== Listed entries ==

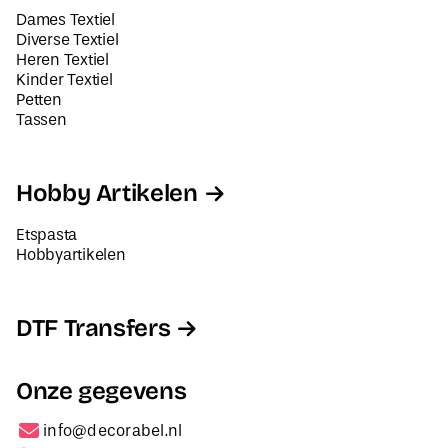
Dames Textiel
Diverse Textiel
Heren Textiel
Kinder Textiel
Petten
Tassen
Hobby Artikelen
Etspasta
Hobbyartikelen
DTF Transfers
Onze gegevens
info@decorabel.nl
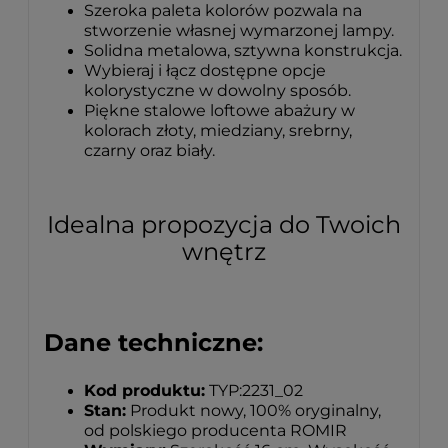
Szeroka paleta kolorów pozwala na
stworzenie własnej wymarzonej lampy.
Solidna metalowa, sztywna konstrukcja.
Wybieraj i łącz dostępne opcje
kolorystyczne w dowolny sposób.
Piękne stalowe loftowe abażury w
kolorach złoty, miedziany, srebrny,
czarny oraz biały.
Idealna propozycja do Twoich
wnętrz
Dane techniczne:
Kod produktu:
TYP:2231_02
Stan:
Produkt nowy, 100% oryginalny,
od polskiego producenta ROMIR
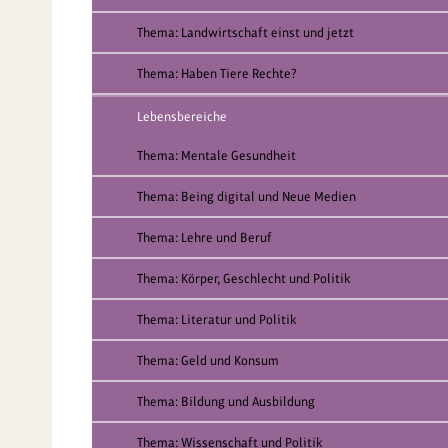
Thema: Landwirtschaft einst und jetzt
Thema: Haben Tiere Rechte?
Lebensbereiche
Thema: Mentale Gesundheit
Thema: Being digital und Neue Medien
Thema: Lehre und Beruf
Thema: Körper, Geschlecht und Politik
Thema: Literatur und Politik
Thema: Geld und Konsum
Thema: Bildung und Ausbildung
Thema: Wissenschaft und Politik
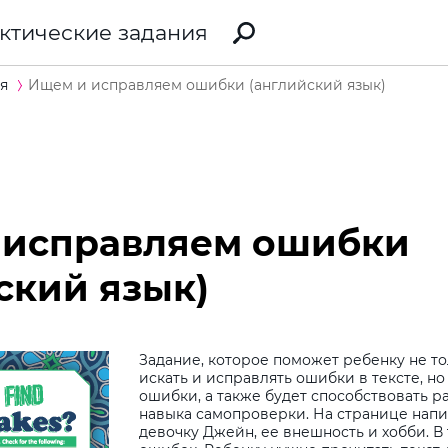
ктические задания
я
Ищем и исправляем ошибки (английский язык)
 исправляем ошибки
ский язык)
Задание, которое поможет ребенку не то
искать и исправлять ошибки в тексте, но
ошибки, а также будет способствовать 
навыка самопроверки. На странице напи
девочку Джейн, ее внешность и хобби. В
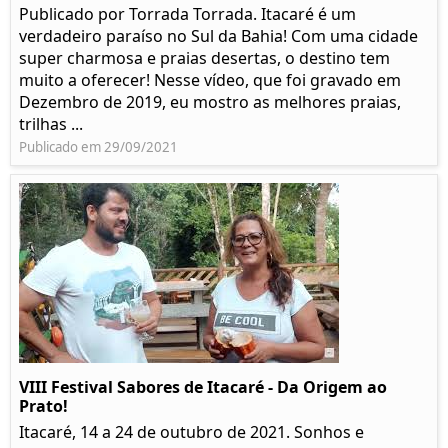
Publicado por Torrada Torrada. Itacaré é um
verdadeiro paraíso no Sul da Bahia! Com uma cidade
super charmosa e praias desertas, o destino tem
muito a oferecer! Nesse vídeo, que foi gravado em
Dezembro de 2019, eu mostro as melhores praias,
trilhas ...
Publicado em 29/09/2021
VIII Festival Sabores de Itacaré - Da Origem ao
Prato!
Itacaré, 14 a 24 de outubro de 2021. Sonhos e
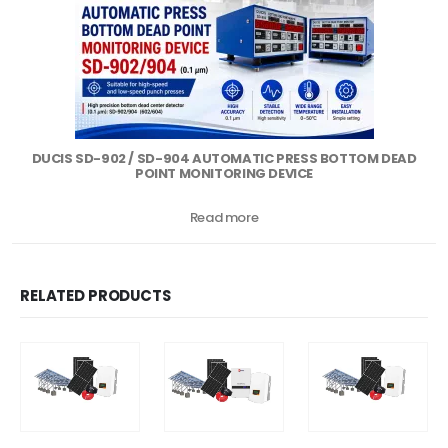
DUCIS SD-902 / SD-904 AUTOMATIC PRESS BOTTOM DEAD
POINT MONITORING DEVICE
Read more
RELATED PRODUCTS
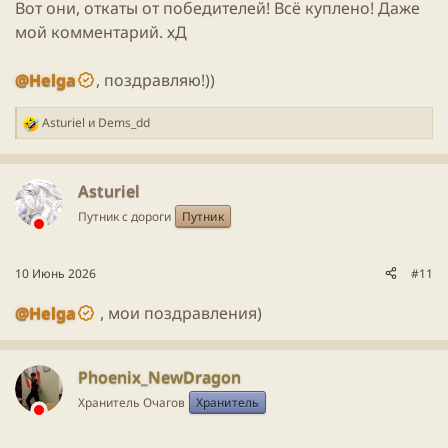
Вот они, откаты от победителей! Всё куплено! Даже
мой комментарий. хД
@Helga
, поздравляю!))
Asturiel
и
Dems_dd
Р
е
а
к
Asturiel
ц
Путник с дороги
Путник
и
и
:
10 Июнь 2026
#11
@Helga
, мои поздравления)
Phoenix_NewDragon
Хранитель Очагов
Хранитель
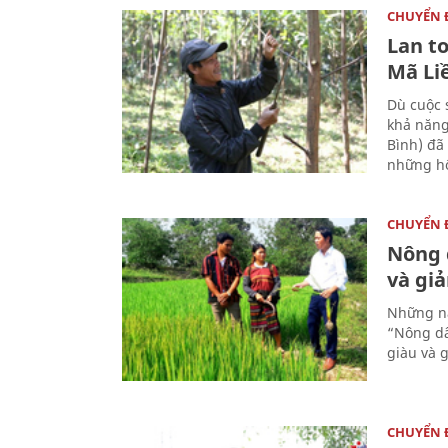
CHUYỂN
Lan t
Mã Li
Dù cuộc 
khả năng
Bình) đã
những hộ
CHUYỂN
Nông 
và gi
Những nă
“Nông dâ
giàu và 
CHUYỂN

===

_Assignment_
Rewrite the text of all the material with every "Textiel" changed to "Kleding" and everything else left as it is. Leave the pictures out.

_Exercise result_
Dames Kleding
Diverse Kleding
Heren Kleding
Kinder Kleding
Petten
Tassen
Hobby Artikelen
Etspasta
Hobbyartikelen
DTF Transfers
Onze gegevens
info@decorabel.nl
Szeroka paleta kolorów pozwala na
stworzenie własnej wymarzonej lampy.
Solidna metalowa, sztywna konstrukcja.
Wybieraj i łącz dostępne opcje
kolorystyczne w dowolny sposób.
Piękne stalowe loftowe abażury w
kolorach złoty, miedziany, srebrny,
czarny oraz biały.
Idealna propozycja do Twoich
wnętrz
Dane techniczne:
Kod produktu:
TYP:2231_02
Stan:
Produkt nowy, 100% oryginalny,
od polskiego producenta ROMIR
Thema: Landwirtschaft einst und jetzt
Thema: Haben Tiere Rechte?
Lebensbereiche
Thema: Mentale Gesundheit
Thema: Being digital und Neue Medien
Thema: Lehre und Beruf
Thema: Körper, Geschlecht und Politik
Thema: Literatur und Politik
Thema: Geld und Konsum
Thema: Bildung und Ausbildung
Thema: Wissenschaft und Politik
ктические задания
я
Ищем и исправляем ошибки (английский язык)
 исправляем ошибки
ский язык)
Задание, которое поможет ребенку не то
искать и исправлять ошибки в тексте, но
ошибки, а также будет способствовать 
навыка самопроверки. На странице напи
девочку Джейн, ее внешность и хобби. В
Publicado por Torrada Torrada. Itacaré é um
verdadeiro paraíso no Sul da Bahia! Com uma cidade
super charmosa e praias desertas, o destino tem
muito a oferecer! Nesse vídeo, que foi gravado em
Dezembro de 2019, eu mostro as melhores praias,
trilhas ...
Publicado em 29/09/2021
VIII Festival Sabores de Itacaré - Da Origem ao
Prato!
Itacaré, 14 a 24 de outubro de 2021. Sonhos e
DUCIS SD-902 / SD-904 AUTOMATIC PRESS BOTTOM DEAD
POINT MONITORING DEVICE
Read more
RELATED PRODUCTS
Вот они, откаты от победителей! Всё куплено! Даже
мой комментарий. хД
@Helga
, поздравляю!))
Asturiel
и
Dems_dd
Р
е
а
к
Asturiel
ц
Путник с дороги
Путник
и
и
:
10 Июнь 2026
#11
@Helga
, мои поздравления)
Phoenix_NewDragon
Хранитель Очагов
Хранитель
CHUYỂN
Lan t
Mã Li
Dù cuộc 
khả năng
Bình) đã
những hộ
CHUYỂN
Nông 
và gi
Những nă
“Nông dâ
giàu và 
CHUYỂN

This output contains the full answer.